_Texto proporcionado_
----------------

A diferencia de ellas, llevo una vida más nómada, encendiendo estufas en cada lugar al que llego. Esta vez como muchas, hago un viaje de Puebla a la ciudad de Oaxaca, la que ha sido mi referente espacial por varios años; pero mi maleta esconde un tesoro. Varias decenas de chiles poblanos, frutas criollas provenientes de las faldas del volcán, nueces de Castilla y la receta de familia. Soy, sentada en el autobús, la nativa que viaja cargada con productos locales para recrear parte de su identidad.

Soy la nativa que viaja cargada con productos locales para recrear parte de su identidad.

Lo que a continuación relato es el paso a paso de un reto que me impuse la temporada pasada: hacer 50 chiles en nogada, en mi casa en Oaxaca, de principio a fin y sin ayuda. Trasladé desde la ciudad de Puebla todos los ingredientes, la receta y la consigna de que todas las mujeres de mi estirpe lo habían logrado año con año. Fueron tres días de mucho trabajo pero también de grandes satisfacciones. Un homenaje al origen, a la identidad que corre por mis venas.

----------------

_Lista de tareas_
1. Duplica sin cambios el fragmento del relato sobre los chiles en nogada que va desde "Lo que a continuación" hasta "por mis venas.".
2. Según el relato sobre los chiles en nogada, ¿cuántos chiles se propuso hacer quien narra?
3. Retoma el relato sobre los chiles en nogada y continúalo a partir del punto en que termina.

----------------

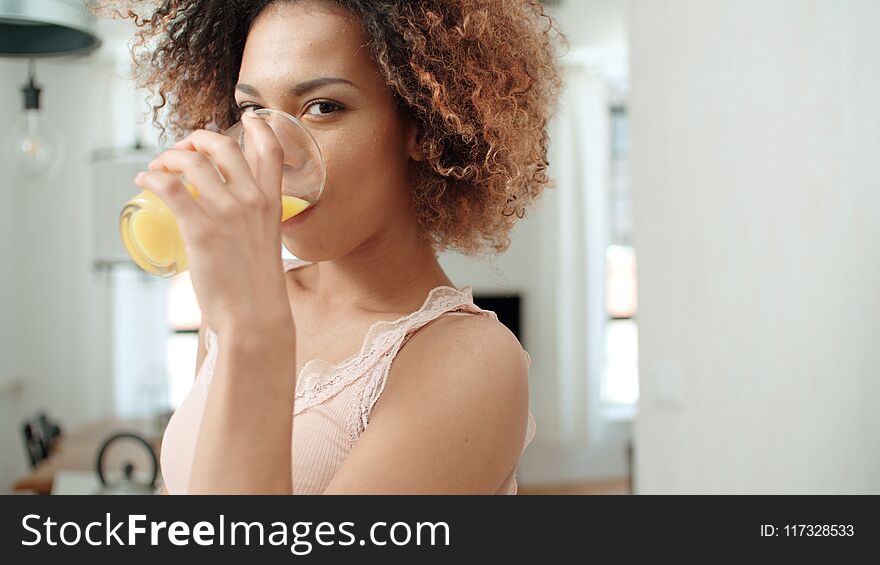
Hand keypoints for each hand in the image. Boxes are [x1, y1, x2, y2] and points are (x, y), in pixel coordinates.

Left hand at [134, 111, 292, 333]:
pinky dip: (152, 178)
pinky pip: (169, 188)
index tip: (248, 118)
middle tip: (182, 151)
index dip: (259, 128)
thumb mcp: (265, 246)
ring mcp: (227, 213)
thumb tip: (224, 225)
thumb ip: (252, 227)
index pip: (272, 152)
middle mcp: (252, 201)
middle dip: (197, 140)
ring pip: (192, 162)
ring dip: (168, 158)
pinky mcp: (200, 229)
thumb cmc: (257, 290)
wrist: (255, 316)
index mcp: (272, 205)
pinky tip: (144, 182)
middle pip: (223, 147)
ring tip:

----------------

_Respuestas del ejercicio_
1.
Lo que a continuación relato es el paso a paso de un reto que me impuse la temporada pasada: hacer 50 chiles en nogada, en mi casa en Oaxaca, de principio a fin y sin ayuda. Trasladé desde la ciudad de Puebla todos los ingredientes, la receta y la consigna de que todas las mujeres de mi estirpe lo habían logrado año con año. Fueron tres días de mucho trabajo pero también de grandes satisfacciones. Un homenaje al origen, a la identidad que corre por mis venas.

2. Se propuso hacer 50 chiles en nogada.

3.
La travesía duró seis horas contando un pequeño retroceso que tuve que hacer por el olvido de la nuez de Castilla que reposaba ya pelada en un lago lácteo en el congelador de casa de mis padres.  Ya lo sabía, pero lo comprobé; las madres son superhéroes y la mía esa tarde a bordo de una nave blanca desafió tiempo y espacio llevándome a la estación. “Autobuses de Oriente anuncia su salida con destino a la ciudad de Oaxaca con horario de 15 horas 45 minutos, favor de abordar el autobús 519 estacionado en el andén 36, por su preferencia gracias”.

Deposité caja y maletas en el maletero y con basta carga de adrenalina que aún transitaba por mi cuerpo, subí al asiento 21 y me desparpajé sobre el 22 también, que por suerte iba desierto.

Las aguas de agosto habían hecho su trabajo sobre el paisaje carretero. Nunca deja de sorprenderme el cambio de los suelos oaxaqueños, tantas veces áridos y sedientos, otras tantas amarillos con destellos de oro bajo un cielo siempre azul. En esta época los órganos se enfilan como espárragos en un hondo recipiente y nos van marcando el camino para penetrar por fin una fresca ensalada de verdes condimentada con polvos de tierra roja y tierra de menta. Si llueve, el aliño es perfecto; sabe a arcoiris.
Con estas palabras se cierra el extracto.